## Exercise a
Answer these from the SDC discussion below:
(i) Which location is excluded from the web-based interface's SDC access?
(ii) What is the finest temporal frequency the interface offers?
(iii) What message appeared when the commenter tried to download the validation data?

*** Opening Text shown ***

3. We have provided a web-based interface that allows users to access and customize the SDC for any location (except Antarctica) and with any temporal frequency (up to daily). Detailed information and instructions can be found at the following webpage: https://doi.org/10.12436/SDC30.26.20240506 or https://data-starcloud.pcl.ac.cn/resource/26. Large-scale SDC data processing requires much greater computing capacity that exceeds the capability of this web-based interface. If users need large-scale SDC for their research, please feel free to contact us for cooperations. We have a computing cluster that can efficiently reconstruct global-scale SDC data for subsequent applications.
Citation: https://doi.org/10.5194/essd-2024-178-AC2 -
CC5: 'Reply on AC2', Delmar Wilson, 05 Jul 2024
1. Before I raised concerns, the DOI provided by the authors for the SDC dataset was invalid, and no validation data was supplied. After my inquiry, the authors updated the data access URL and uploaded the validation data. However, when I attempted to download the validation data, the system indicated "No access permission." This makes me question whether the authors genuinely intend to make the dataset public. Sharing data publicly is a fundamental requirement for articles published in the ESSD journal. Providing validation data is also essential for assessing accuracy; without it, the dataset's authenticity cannot be verified.

*** Closing Text shown ***

## Exercise b
Return every line of the listing below that contains the word "false".

*** Opening Exercise data ***

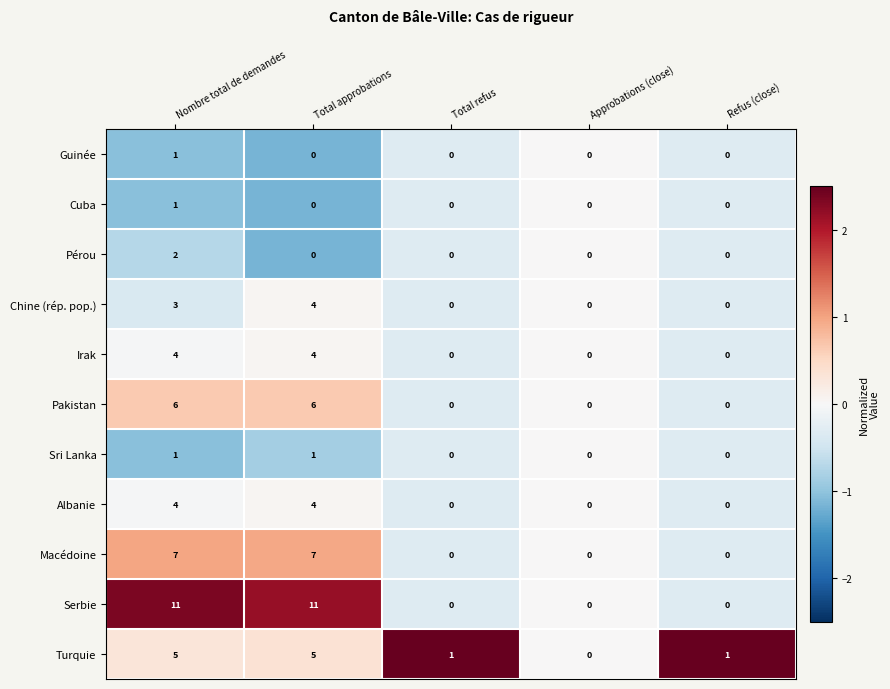

The Pakistan series shows 6 at Total approbations. True or false?

True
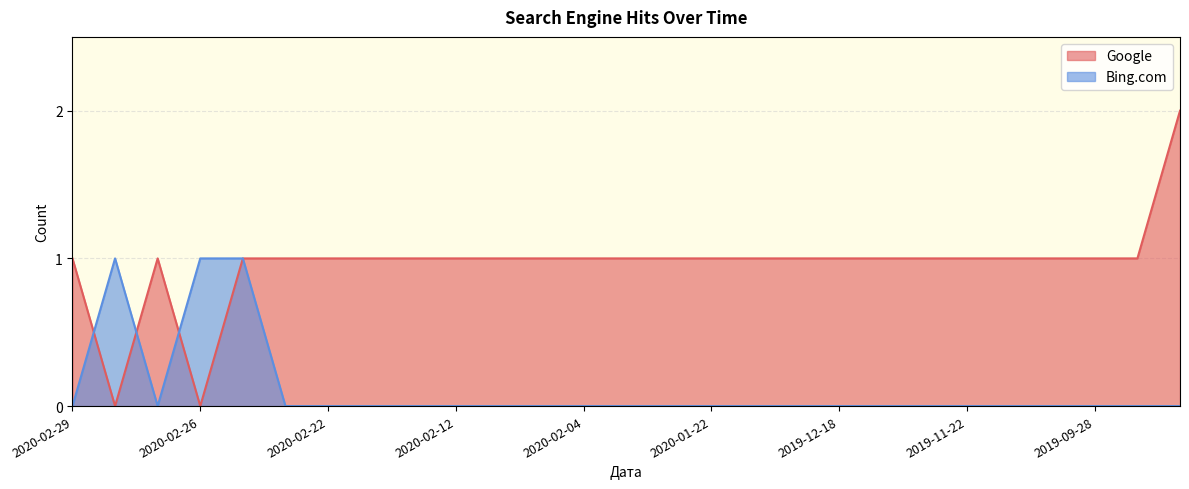

The value of Bing.com at 2020-02-10 is 0. True or false?

True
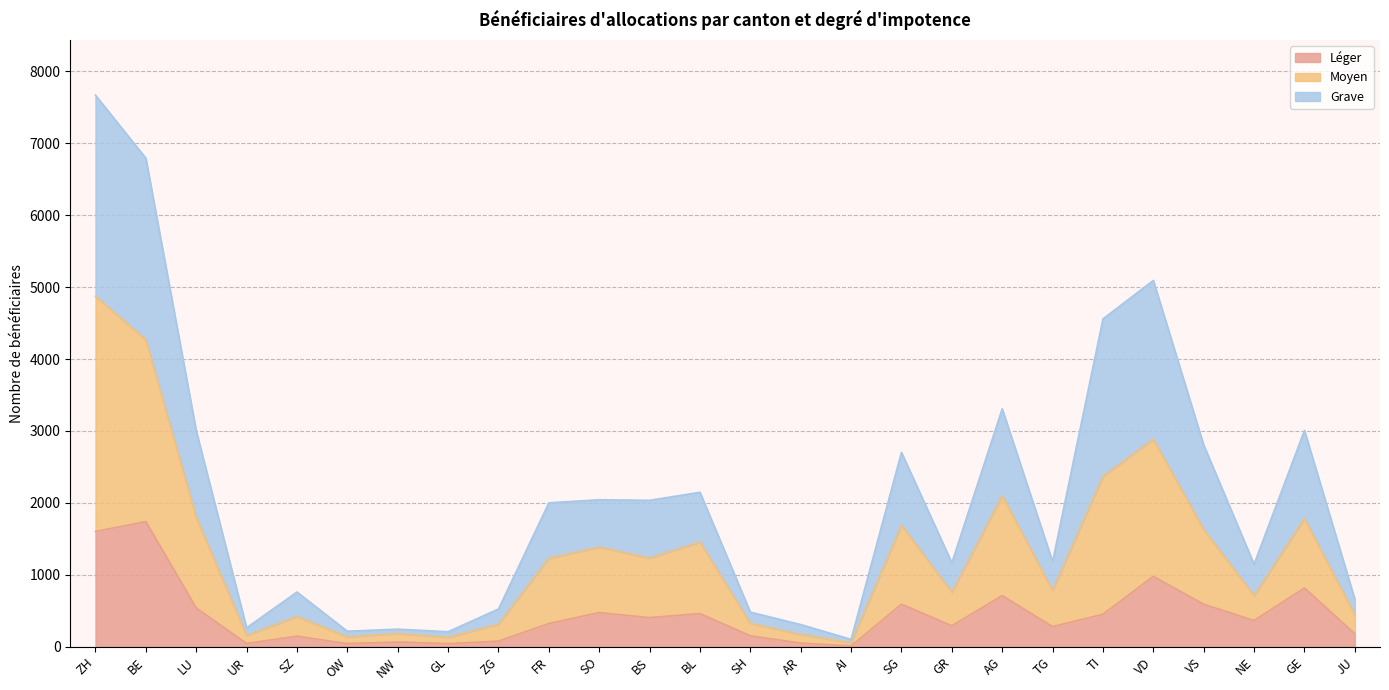

What is the total value across all series at SO?

2044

*** Closing Exercise data ***

## Worked solution a
(i) Antarctica
(ii) Daily
(iii) "No access permission."

## Worked solution b
The Pakistan series shows 6 at Total approbations. True or false?
The value of Bing.com at 2020-02-10 is 0. True or false?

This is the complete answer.